P&D flourished as an alternative in American art, in contrast to the painterly abstraction championed by critics such as Clement Greenberg. The energetic work of its artists challenged the status quo of Minimalism, Formalism, and Conceptualism. They valued the bold pattern, craft, and ornament that was prompted in the 1960s and 70s by a new regard for the Women’s Movement and women’s esthetic drive, non-western art, and artists’ travels in Europe, Mexico, North Africa, the Middle East, and Asia. The artists drew from the diverse subject matter they saw for their elaborate and eccentric images. The guest curator for the exhibition, Dr. Anne Swartz, comments:
P&D is an interesting counterweight to claims of uni-directional cultural influence and arrogance—that America sends out but does not acknowledge the importation of cultural forms and motifs. Arguably, P&D is the first postmodern art movement because its artists utilized a broad array of source material and embraced the impermanent, the common, and the excluded in forming their content and images.
The exhibition explores the work of artists prominent within the P&D Movement in the 1970s — Cynthia Carlson, Brad Davis, Valerie Jaudon, Jane Kaufman, Joyce Kozloff, Robert Kushner, Kim MacConnel, Tony Robbin, Miriam Schapiro, Ned Smyth, and Robert Zakanitch. Responsive to non-western art and folk art as well as textile design and wallpaper, their work has, in turn, influenced many quarters of the art world.
A fully illustrated catalogue is being published in conjunction with the exhibition.
It includes an introduction by Arthur Danto, art critic for The Nation; essays on the role of feminism in P&D by art historian Temma Balducci, assistant professor of art history at Arkansas State University; essays on the legacy of P&D by critic John Perrault; and, a major study on the scope, reception, and history of P&D by Guest Curator Anne Swartz , professor of art history at the Savannah College of Art and Design.
The rediscovery of Pattern and Decoration places it as a principal cultural movement of the late 1960s and 70s. It was in this period that the Hudson River Museum dramatically expanded under the then director Richard Koshalek. The Museum provided a platform for some of the larger scale artworks of this period that led to site-specific installations by Dan Flavin and Red Grooms, artists far removed from the P&D Movement. The Hudson River Museum had previously looked at some of the figures in P&D in its influential exhibition A New Beginning 1968-1978, one of the earliest attempts to reevaluate the art of that tumultuous decade. Brad Davis, Robert Kushner, Kim MacConnel, and Ned Smyth were all featured. The Museum brought to attention the appeal of both Robert Kushner and Miriam Shapiro, highlighting them in its 1998 exhibition Hanging by a Thread. Robert Zakanitch’s P&D work is one of the strengths of the Museum’s permanent collection.
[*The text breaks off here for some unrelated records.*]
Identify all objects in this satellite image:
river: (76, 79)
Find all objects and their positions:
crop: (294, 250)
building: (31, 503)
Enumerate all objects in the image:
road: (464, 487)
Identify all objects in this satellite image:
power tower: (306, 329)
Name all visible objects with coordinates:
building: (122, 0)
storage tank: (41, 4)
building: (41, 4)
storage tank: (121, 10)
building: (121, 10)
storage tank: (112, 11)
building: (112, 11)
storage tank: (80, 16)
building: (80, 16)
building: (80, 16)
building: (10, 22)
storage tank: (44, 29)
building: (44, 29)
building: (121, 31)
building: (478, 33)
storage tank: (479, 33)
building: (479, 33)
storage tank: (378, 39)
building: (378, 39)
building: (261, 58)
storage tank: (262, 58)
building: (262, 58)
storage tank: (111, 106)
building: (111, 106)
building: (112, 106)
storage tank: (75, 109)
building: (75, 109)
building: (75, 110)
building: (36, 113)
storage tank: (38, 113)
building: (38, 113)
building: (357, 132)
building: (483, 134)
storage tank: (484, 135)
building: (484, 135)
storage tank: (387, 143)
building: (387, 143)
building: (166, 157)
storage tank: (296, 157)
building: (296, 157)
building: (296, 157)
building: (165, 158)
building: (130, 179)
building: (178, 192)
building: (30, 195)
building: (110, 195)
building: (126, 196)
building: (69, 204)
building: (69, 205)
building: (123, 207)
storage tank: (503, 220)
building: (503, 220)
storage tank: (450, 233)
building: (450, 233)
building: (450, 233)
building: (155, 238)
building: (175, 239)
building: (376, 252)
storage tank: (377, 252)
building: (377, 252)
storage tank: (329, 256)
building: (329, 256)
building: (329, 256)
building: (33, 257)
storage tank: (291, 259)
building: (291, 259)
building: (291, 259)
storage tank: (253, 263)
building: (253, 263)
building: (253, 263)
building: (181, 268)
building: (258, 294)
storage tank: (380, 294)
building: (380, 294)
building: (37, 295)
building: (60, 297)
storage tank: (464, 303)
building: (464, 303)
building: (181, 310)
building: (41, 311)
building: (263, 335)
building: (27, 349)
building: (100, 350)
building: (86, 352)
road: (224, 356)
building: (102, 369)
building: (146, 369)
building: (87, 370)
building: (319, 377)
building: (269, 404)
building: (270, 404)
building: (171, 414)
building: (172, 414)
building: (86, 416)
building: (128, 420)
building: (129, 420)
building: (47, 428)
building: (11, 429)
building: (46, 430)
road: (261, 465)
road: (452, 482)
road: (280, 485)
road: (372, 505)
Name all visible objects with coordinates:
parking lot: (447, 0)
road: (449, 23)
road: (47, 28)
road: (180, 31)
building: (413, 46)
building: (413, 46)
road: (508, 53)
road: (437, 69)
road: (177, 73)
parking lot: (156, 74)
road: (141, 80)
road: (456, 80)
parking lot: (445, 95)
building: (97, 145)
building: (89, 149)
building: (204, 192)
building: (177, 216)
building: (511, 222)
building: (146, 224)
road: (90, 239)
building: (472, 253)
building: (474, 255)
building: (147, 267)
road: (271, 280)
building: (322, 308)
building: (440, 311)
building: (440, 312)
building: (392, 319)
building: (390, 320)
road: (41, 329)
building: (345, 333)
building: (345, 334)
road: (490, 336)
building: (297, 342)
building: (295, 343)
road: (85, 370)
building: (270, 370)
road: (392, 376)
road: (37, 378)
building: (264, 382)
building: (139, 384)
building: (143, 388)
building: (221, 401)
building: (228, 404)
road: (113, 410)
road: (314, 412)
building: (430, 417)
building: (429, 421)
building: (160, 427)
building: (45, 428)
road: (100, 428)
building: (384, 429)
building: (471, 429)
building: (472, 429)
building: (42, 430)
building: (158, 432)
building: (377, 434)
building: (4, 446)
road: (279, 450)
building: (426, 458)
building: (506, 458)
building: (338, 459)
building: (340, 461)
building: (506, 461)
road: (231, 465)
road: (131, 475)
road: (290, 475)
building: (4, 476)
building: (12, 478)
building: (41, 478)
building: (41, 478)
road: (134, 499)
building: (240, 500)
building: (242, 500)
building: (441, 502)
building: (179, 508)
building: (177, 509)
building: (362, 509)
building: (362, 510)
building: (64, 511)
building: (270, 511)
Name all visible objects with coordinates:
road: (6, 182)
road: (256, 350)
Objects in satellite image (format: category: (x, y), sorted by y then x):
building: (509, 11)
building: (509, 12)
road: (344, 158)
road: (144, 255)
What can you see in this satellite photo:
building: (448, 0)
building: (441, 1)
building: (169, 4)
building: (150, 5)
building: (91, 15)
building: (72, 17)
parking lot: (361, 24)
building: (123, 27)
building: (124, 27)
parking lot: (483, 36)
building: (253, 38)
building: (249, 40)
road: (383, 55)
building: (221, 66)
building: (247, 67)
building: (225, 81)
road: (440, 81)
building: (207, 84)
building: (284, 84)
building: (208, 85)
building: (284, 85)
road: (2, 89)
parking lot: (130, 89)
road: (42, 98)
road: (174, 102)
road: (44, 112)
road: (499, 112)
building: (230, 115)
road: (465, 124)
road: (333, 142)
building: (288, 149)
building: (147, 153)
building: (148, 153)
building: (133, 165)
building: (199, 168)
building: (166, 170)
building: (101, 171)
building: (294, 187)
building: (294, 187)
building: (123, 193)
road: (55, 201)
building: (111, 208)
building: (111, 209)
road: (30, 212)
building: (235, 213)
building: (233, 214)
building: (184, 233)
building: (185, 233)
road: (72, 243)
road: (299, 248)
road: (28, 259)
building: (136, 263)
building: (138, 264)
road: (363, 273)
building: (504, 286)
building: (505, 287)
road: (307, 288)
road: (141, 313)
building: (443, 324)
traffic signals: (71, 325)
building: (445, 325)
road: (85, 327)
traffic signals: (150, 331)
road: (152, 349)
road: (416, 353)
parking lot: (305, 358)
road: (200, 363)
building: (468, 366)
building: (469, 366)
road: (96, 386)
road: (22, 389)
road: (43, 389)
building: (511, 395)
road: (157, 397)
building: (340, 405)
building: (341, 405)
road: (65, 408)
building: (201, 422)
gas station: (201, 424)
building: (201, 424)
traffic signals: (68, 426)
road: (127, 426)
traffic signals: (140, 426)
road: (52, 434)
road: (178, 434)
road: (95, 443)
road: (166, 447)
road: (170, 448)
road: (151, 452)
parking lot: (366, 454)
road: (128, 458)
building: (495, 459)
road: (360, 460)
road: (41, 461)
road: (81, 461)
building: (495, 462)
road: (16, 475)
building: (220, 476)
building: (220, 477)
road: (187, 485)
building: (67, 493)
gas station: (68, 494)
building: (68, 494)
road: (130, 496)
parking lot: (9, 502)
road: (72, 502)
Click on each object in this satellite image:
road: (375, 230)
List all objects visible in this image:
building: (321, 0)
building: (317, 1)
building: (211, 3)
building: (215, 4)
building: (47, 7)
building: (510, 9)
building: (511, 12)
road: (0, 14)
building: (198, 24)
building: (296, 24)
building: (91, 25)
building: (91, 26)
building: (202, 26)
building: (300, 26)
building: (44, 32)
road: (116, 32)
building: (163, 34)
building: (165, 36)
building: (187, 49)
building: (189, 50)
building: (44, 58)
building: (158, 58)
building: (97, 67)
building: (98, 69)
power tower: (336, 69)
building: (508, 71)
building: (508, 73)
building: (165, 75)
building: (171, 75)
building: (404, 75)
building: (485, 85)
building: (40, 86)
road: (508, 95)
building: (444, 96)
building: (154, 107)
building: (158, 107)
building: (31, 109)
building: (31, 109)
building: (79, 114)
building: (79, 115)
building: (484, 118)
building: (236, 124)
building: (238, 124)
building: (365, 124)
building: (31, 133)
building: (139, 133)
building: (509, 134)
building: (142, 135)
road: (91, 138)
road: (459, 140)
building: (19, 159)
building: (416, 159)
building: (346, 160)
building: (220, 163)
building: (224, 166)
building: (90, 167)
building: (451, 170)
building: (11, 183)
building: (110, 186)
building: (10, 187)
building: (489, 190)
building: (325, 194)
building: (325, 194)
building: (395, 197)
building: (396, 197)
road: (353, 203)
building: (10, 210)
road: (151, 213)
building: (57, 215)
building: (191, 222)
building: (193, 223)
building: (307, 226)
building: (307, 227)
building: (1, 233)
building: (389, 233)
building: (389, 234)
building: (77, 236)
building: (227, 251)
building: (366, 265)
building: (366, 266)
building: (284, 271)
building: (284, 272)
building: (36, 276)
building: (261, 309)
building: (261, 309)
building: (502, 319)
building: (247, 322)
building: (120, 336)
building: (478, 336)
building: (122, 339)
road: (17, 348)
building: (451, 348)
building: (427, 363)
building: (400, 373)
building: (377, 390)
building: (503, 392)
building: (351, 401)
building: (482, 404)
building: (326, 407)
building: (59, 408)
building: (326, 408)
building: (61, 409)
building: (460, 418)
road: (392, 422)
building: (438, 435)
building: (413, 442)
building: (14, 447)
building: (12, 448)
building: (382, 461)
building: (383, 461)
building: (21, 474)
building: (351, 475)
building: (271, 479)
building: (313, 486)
The exhibition was organized by the Hudson River Museum and Guest Curator Dr. Anne Swartz. A fully illustrated catalogue, published by the Museum in conjunction with the exhibition with essays by Arthur Danto, John Perrault, Temma Balducci and Anne Swarz is available from the Museum Shop for $19.99. The catalogue was made possible, in part, by a grant from Furthermore: a program of the J.M. Kaplan Fund.
The Hudson River Museum is located at 511 Warburton Avenue, Yonkers NY. Minutes from the Saw Mill River Parkway, exit 9, north or southbound. Information and directions: 914.963.4550 and www.hrm.org. Wed - Sun 12- 5 pm. Fridays 12-8 pm. Admission: Adults $5; Seniors 62 & older and youth 5-16 $3. Fridays 5 to 8 pm free.
The largest cultural institution in Westchester County, the Hudson River Museum is a multi-disciplinary complex that draws its identity from its site on the banks of the Hudson River, and seeks to broaden the cultural horizons of all its visitors. It engages in the presentation of exhibitions, programs, teaching initiatives, research, collection, preservation, and conservation – a wide range of activities that interpret its collections, interests and communities.